Je garde avec émotion cette vie commune, comme enfin j’ai pu découvrir et chérir la liberté. La même émotion que lorsqu’enfin j’ai pu être heureux, découvrir et connaître ce que voulais dire la plénitude. J’ai repris pas à pas les évènements, et j’ai repensé à cet article écrit il y a longtemps « Hommes actes, hommes mots ». Impossible de le relire ce soir, l’accès au monde m’étant coupé ; mais la mémoire suffit. J’en connais encore la signification et le but. Il concorde parfaitement avec ce présent.
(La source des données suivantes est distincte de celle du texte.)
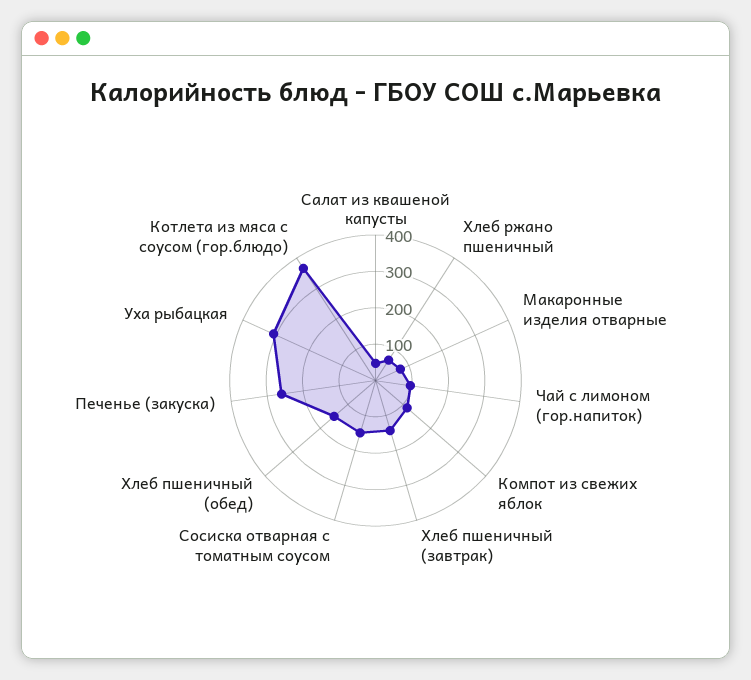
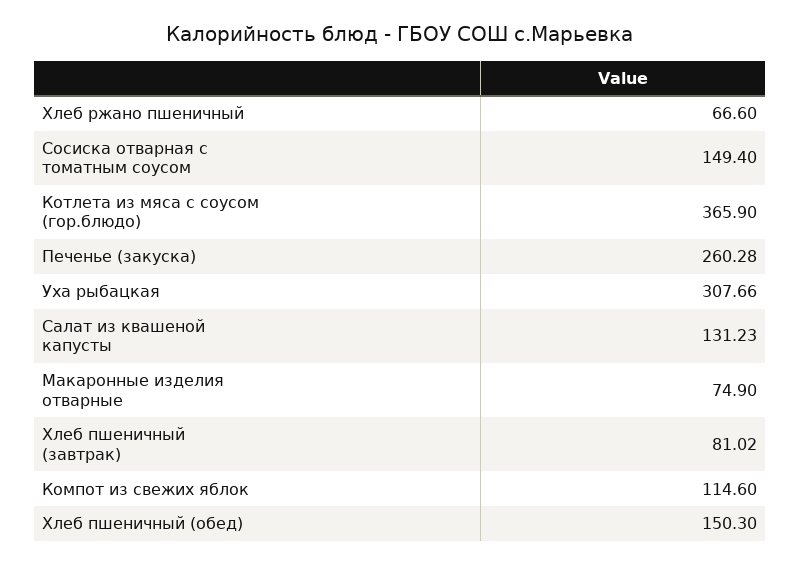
Салат из квашеной капусты: 50 -> 131.23
Чай с лимоном (гор.напиток): 100 -> none
Хлеб пшеничный (завтрак): 150 -> 81.02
Il fallait faire quelque chose, qu’enfin ça s’arrête. Il n’y a pas vraiment de méthode pour une fin, ni même de stratégie. C’est cette position qui me coûte, j’y suis bloqué. Il me faut l’explication impossible d’actes écrits dans l’incohérence. Je suis un homme des mots, parler, exprimer, disséquer, voilà comment pourrait se résumer ma vie. Alors avec ce constat, comment accepter au fil du temps que ma déception amoureuse ne trouvera jamais ces nombreux mots nécessaires.
D’ailleurs on se perd souvent entre égoïsme et banalité. Cette situation de rupture est vécue chaque jours par des milliers de gens, l’Amour se ressemble, quel que soit le pays, les choix d’orientations ; il est toujours difficile de se sentir entouré d’une similarité gênante. J’aurais voulu être un cas d’école, celui dont on pourrait parler sans jamais le vivre. Pourtant chacun y sera un jour confronté. A tout âge. Peut-être même plusieurs fois. Jusqu’à en être blasé.

Difficile aujourd’hui de lorgner Paris comme une ville de liberté, et de ne pas être capable d’y monter. Je pourrais décider d’abandonner ce que je n’ai pas, et de monter, coûte que coûte.

Mais je n’ai que le courage des lâches.